Będę robił wszystko, żeby koordynować proces budowania polskiej armii – zapowiedział w niedzielę kandydat na prezydenta Karol Nawrocki. W tym celu Nawrocki proponuje m.in. wzrost wydatków na obronność do 5 proc. PKB, zwiększenie liczby rezerwistów do miliona w 10 lat oraz liczebności armii do 300 tys.
– Będę robił wszystko, aby koordynować proces budowania polskiej armii. Musimy dążyć do tego, żeby polska armia miała co najmniej 300 tysięcy żołnierzy – mówił. W tym celu Nawrocki proponuje zwiększyć liczbę rezerwistów proponując im m.in. pobieranie uposażenia finansowego za gotowość.

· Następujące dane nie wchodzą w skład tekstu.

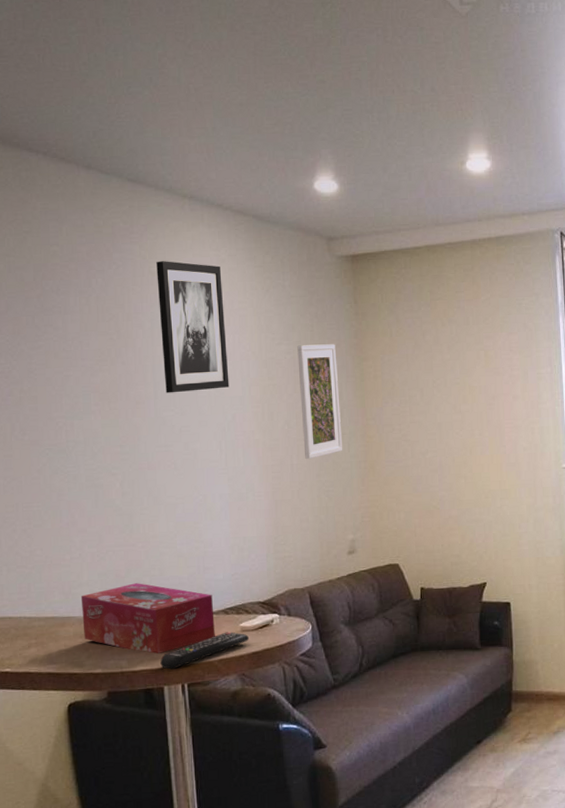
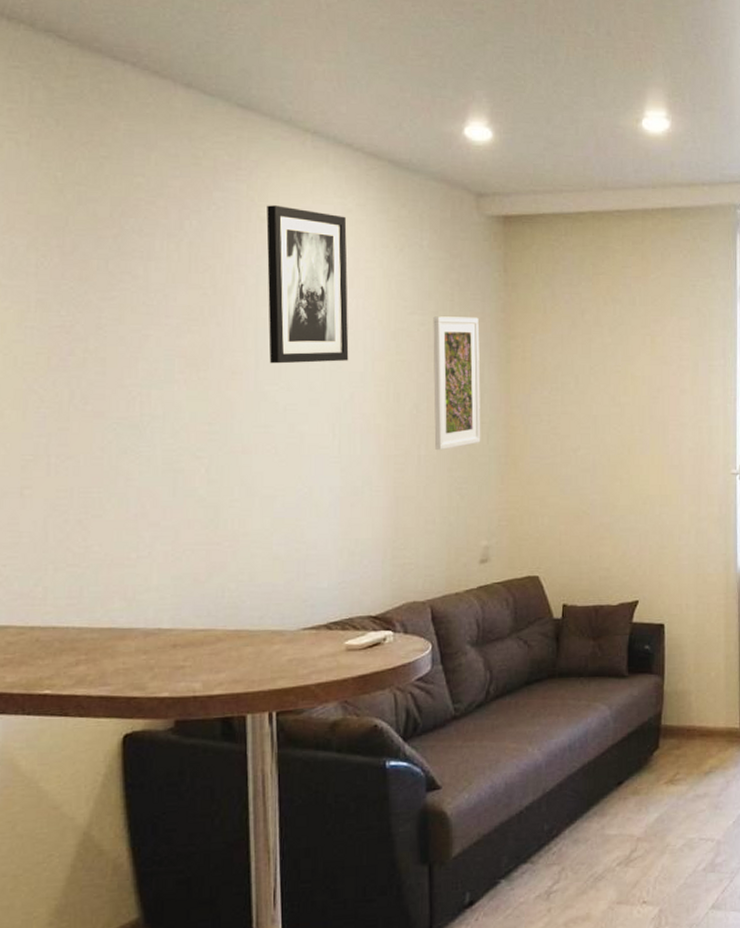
tissue box: present [80,583,215,654] -> none [147,589,314,675]
remote control: present [160,632,249,670] -> none [244,651,355,695]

– To sprawi, że w ciągu 10 lat – jestem o tym niemal przekonany, o tym mówili mi moi eksperci – będziemy mieć milion rezerwistów i będziemy na prostej drodze do tego, aby polska armia miała co najmniej 300 tysięcy żołnierzy – zapewnił kandydat.

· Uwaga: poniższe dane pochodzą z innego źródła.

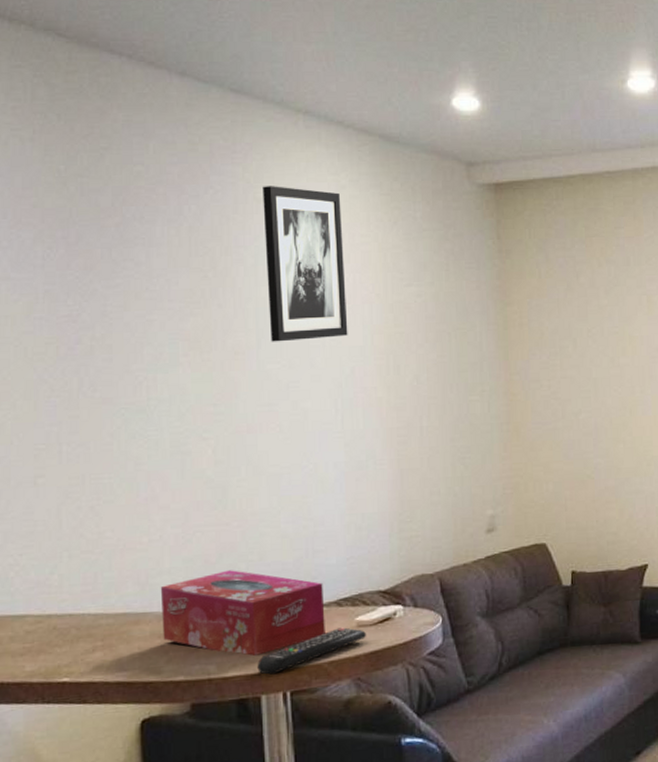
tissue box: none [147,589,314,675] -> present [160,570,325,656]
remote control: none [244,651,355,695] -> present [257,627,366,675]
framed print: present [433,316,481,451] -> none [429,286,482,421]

Nawrocki zamierza zaproponować ponadto utworzenie statusu weterana służby granicznej, który wiązałby się z dodatkami socjalnymi dla żołnierzy służących na granicy.
– Nasza granica w ostatnich dwóch latach stała się niemal rejonem wojennym, miejscem wojny hybrydowej. Ci, którzy na polskiej granicy służą, muszą czuć wsparcie państwa polskiego – stwierdził Nawrocki.
Nawrocki zaznaczył, że najważniejszą prerogatywą polskiego prezydenta jest bezpieczeństwo, bowiem jest on zwierzchnikiem sił zbrojnych. Jak mówił, w ciągu ostatnich dwóch lat w kraju zderzyły się dwie koncepcje bezpieczeństwa. Pierwsza z nich „realizowana przez środowiska konserwatywne, to koncepcja odnosząca się przede wszystkim do obrony całej Rzeczpospolitej”.
– Tak, linia Wisły nie była linią obrony Rzeczpospolitej i to zasadnicza siła tej koncepcji, bo jest jedna Polska i całej Polski trzeba bronić – podkreślił kandydat. To w trakcie realizowania tej pierwszej koncepcji, mówił Nawrocki, zwiększono liczbę sprzętu wojskowego, a także zwiększono liczbę polskich żołnierzy.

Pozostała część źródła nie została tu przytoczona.